The setup for Magdalena Bay’s new concept album, Imaginal Disk, begins somewhere that looks like the beginning of 2001: A Space Odyssey, except that singer-songwriter Mica Tenenbaum and songwriter-engineer Matthew Lewin have identified the missing evolutionary link connecting primates to humans: an extraterrestrial LaserDisc, inserted into the forehead. When Tenenbaum’s character, True, comes due for a hardware upgrade, her body rejects it. This next part is a little unclear, but according to the band she must then relearn “what it means to be human.” You’ll want to excuse them for coming up with a YA sci-fi paperback’s worth of shtick when they pull off this whopper of a feghoot in track 11: “Feeling DiskInserted?”
Since their inception in 2016, Magdalena Bay have made aqueous internet pop and low-voltage funk full of pinwheeling arpeggios and inside jokes. Imaginal Disk sounds like that, but bigger and punchier—more keyboards! More percussion tracks! Add a string section!! Synth harp!!! The total effect brings to mind ’90s Madchester, the progression of Tame Impala after Lonerism, and peak CD sonics, by which I mean a point in time when record companies were positively rolling in it and backing the production of bangers on the scale of George Michael’s “Freedom! ’90” or New Radicals’ “You Get What You Give”—and the big splashy chorus on Imaginal Disk’s “Death & Romance” sounds not a little like “You Get What You Give.” But as opposed to the traditional big-tent populist come-together anthem, Mag Bay’s project is something like the messy slide of signifiers one encounters scrolling the internet: They warp this fundamentally optimistic musical mode to suit a more cynical and paranoid reality.

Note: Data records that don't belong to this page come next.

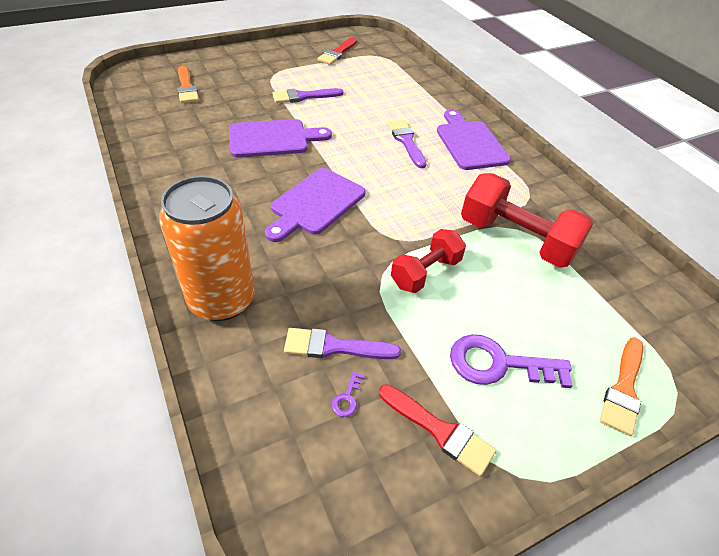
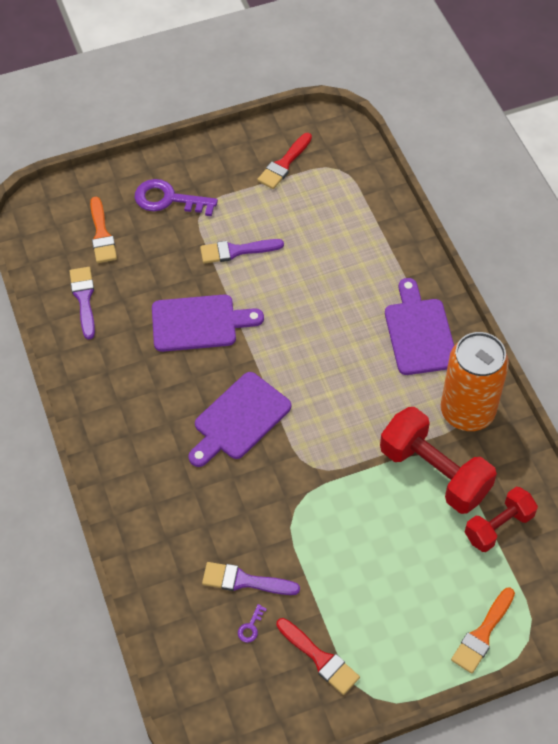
camera: 10 degrees right, 10 degrees up
orange can [159,176,255,321] -> orange can moved to [441,332,509,431]
purple brush [388,120,427,168] -> purple brush moved to [69,267,95,339]
red dumbbell [391,229,466,293] -> red dumbbell moved to [465,487,538,552]
purple key [450,334,573,388] -> purple key moved to [135,179,218,216]

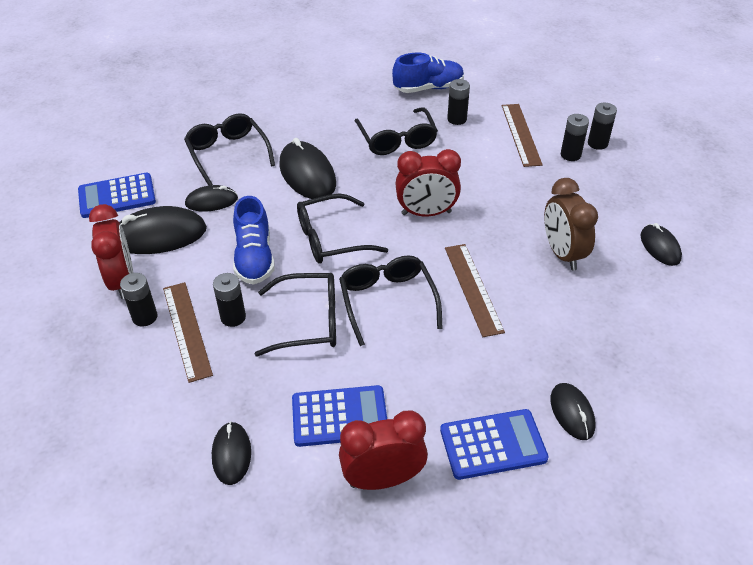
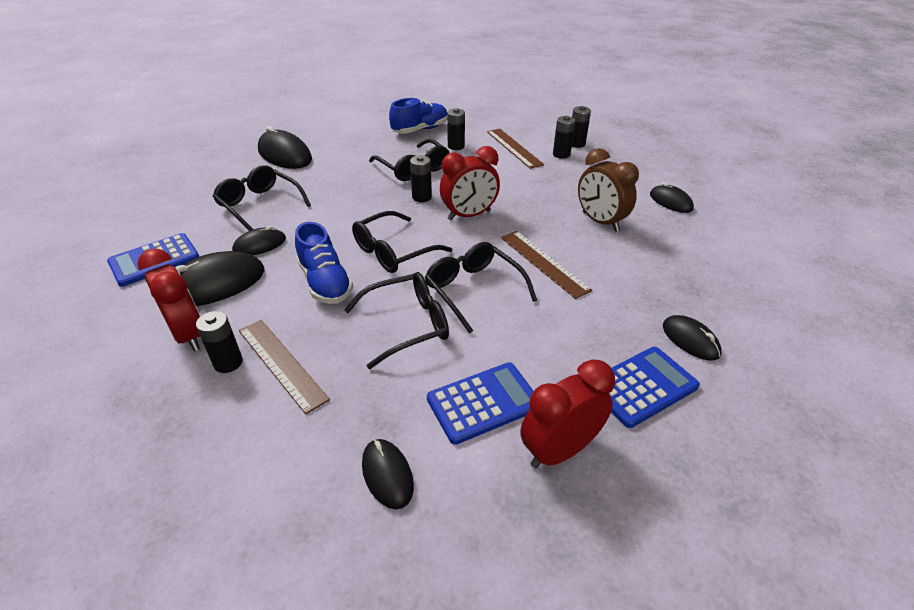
camera: 20 degrees left, 5 degrees down
black battery [213,273,246,327] -> black battery moved to [410,155,432,202]
black mouse [280,138,336,199] -> black mouse moved to [258,126,312,169]

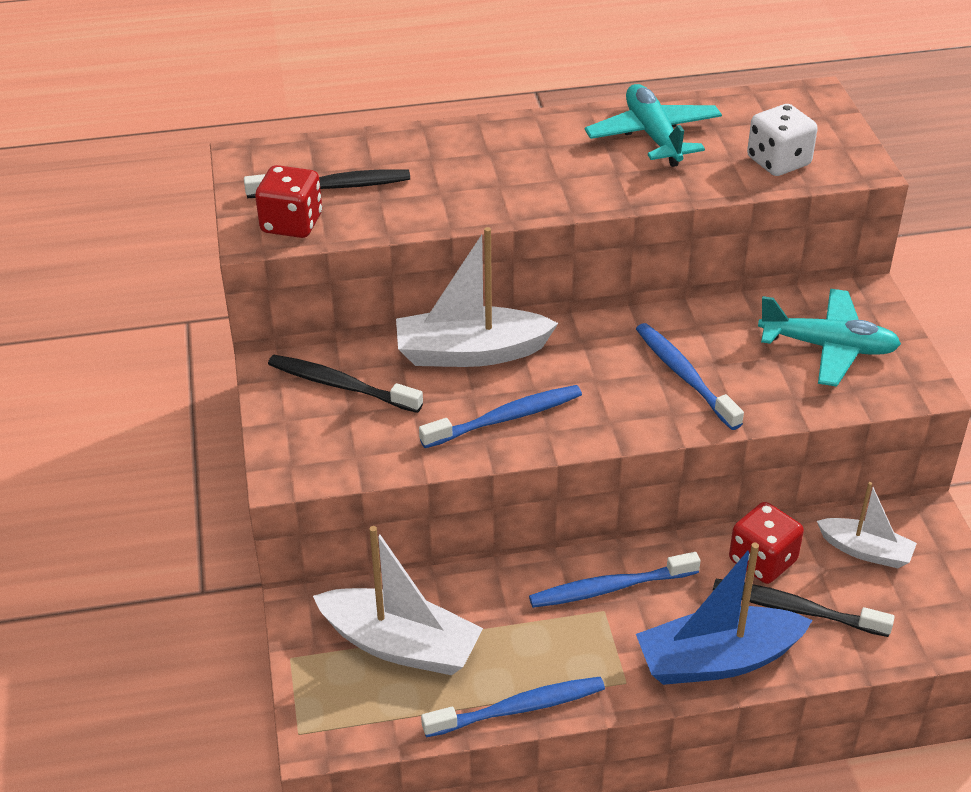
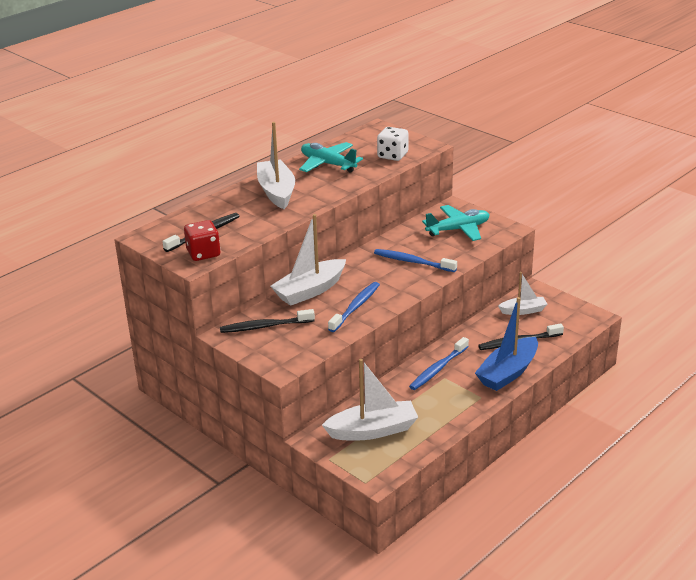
camera: 35 degrees left, 10 degrees down
blue toothbrush [421,677,605,737] -> none
red dice [729,502,804,584] -> none
none -> white boat [257,122,295,209]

“I think what would be a positive thing is if we start to be seen less as a pop group and more like an ‘alternative’ group,” Levin told The Line of Best Fit recently, citing the band’s distance from any actual pop chart. Can’t blame him for not wanting to sign up for a stan army, though I wonder if Mag Bay aren’t also alluding to a bias of marketing demographics that tends to tip feminine-presenting singers—particularly someone like Tenenbaum, whose style resembles Tennis’ Alaina Moore or Gwen Stefani covering Talk Talk—toward “pop.” Modern pop, though, is the perfect setting for Magdalena Bay: candy floss melodies, sticky hooks, and the creeping sense that all is not well—that no one should be capable of maintaining such shiny happy sincerity in public without some kind of nefarious brain-swap operation happening behind the scenes.